_Source data_:

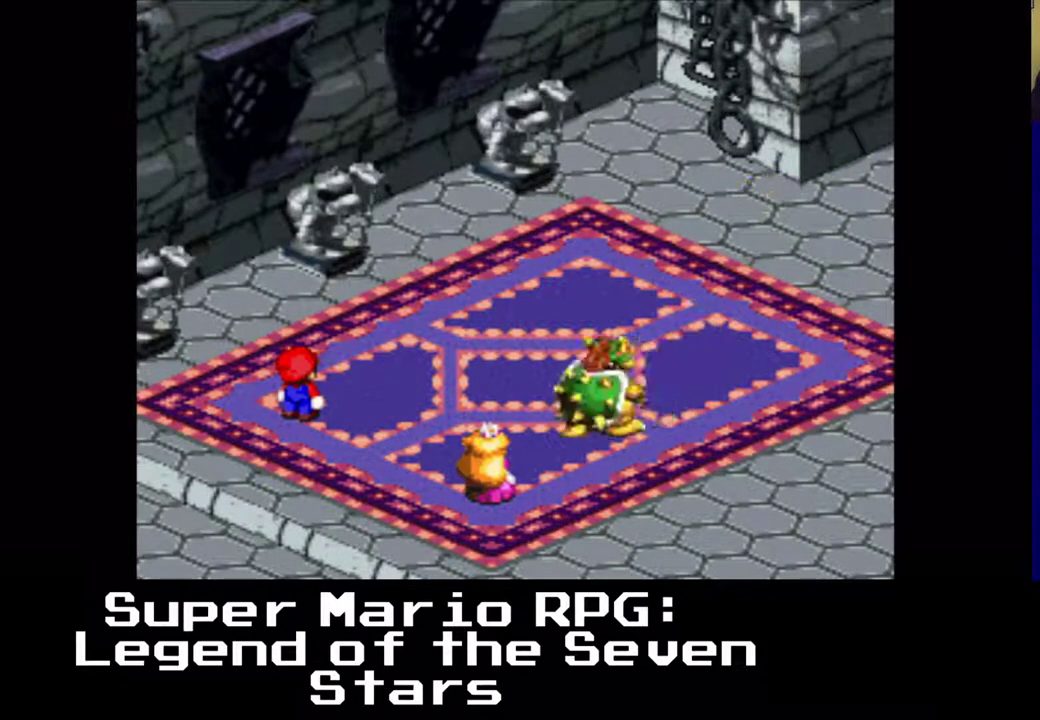
{"buttons": [], "left_stick": "center", "events": []}
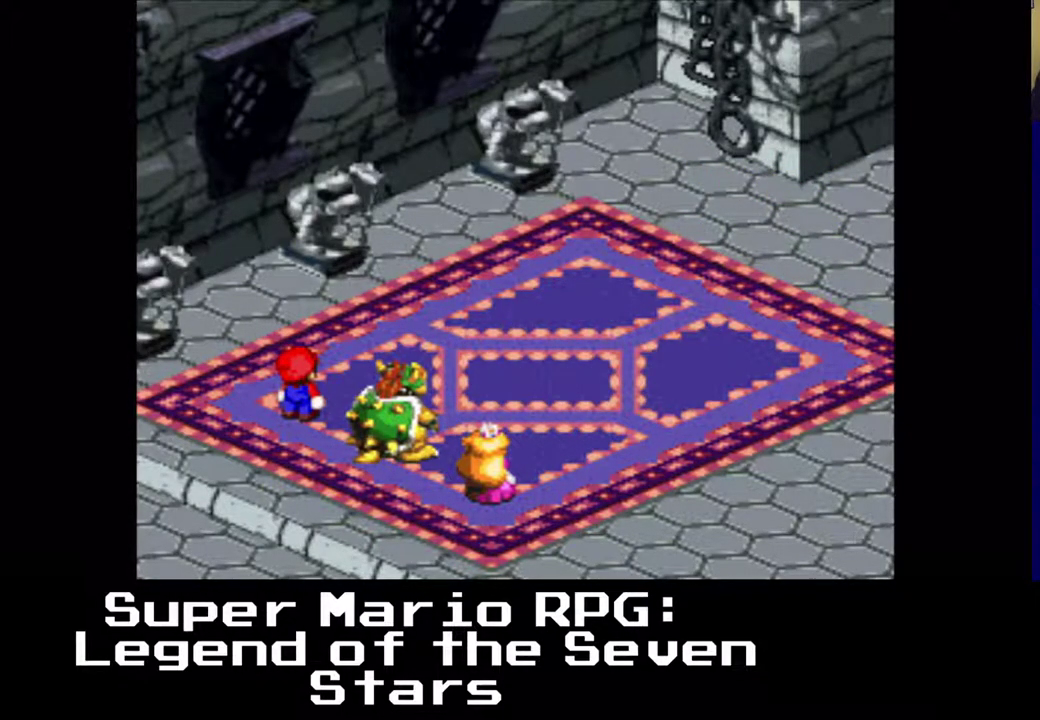
{"buttons": [], "left_stick": "center", "events": []}
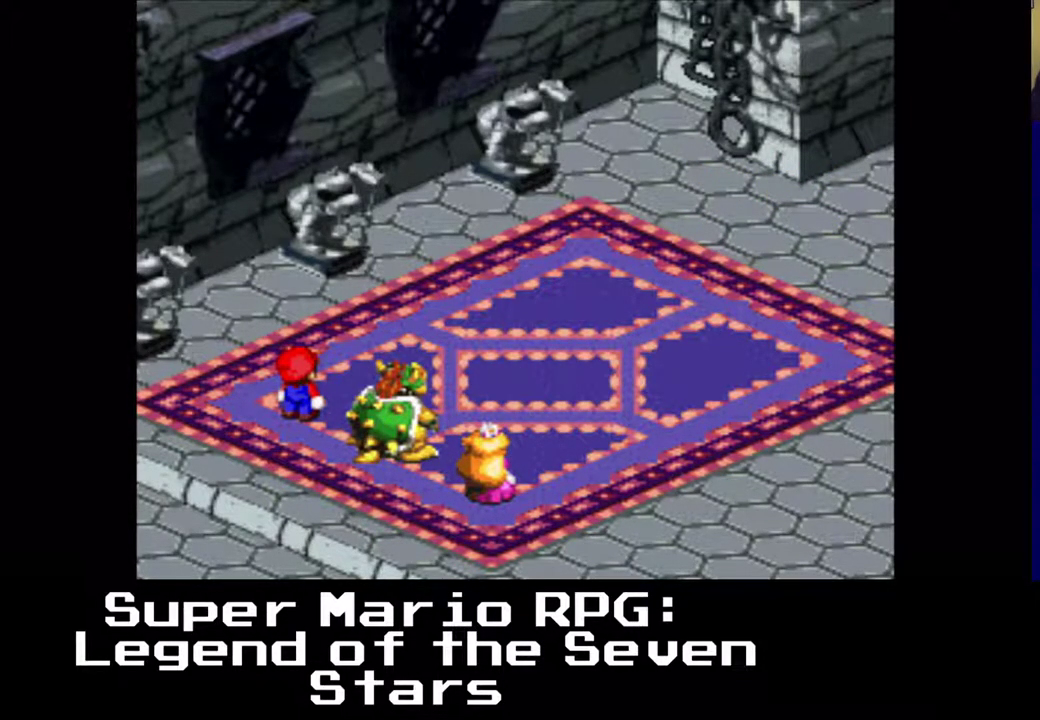
{"buttons": [], "left_stick": "center", "events": []}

_Exercise objective_: Retype the listing exactly. Leave the pictures out.

_Task solution_:
{"buttons": [], "left_stick": "center", "events": []}
{"buttons": [], "left_stick": "center", "events": []}
{"buttons": [], "left_stick": "center", "events": []}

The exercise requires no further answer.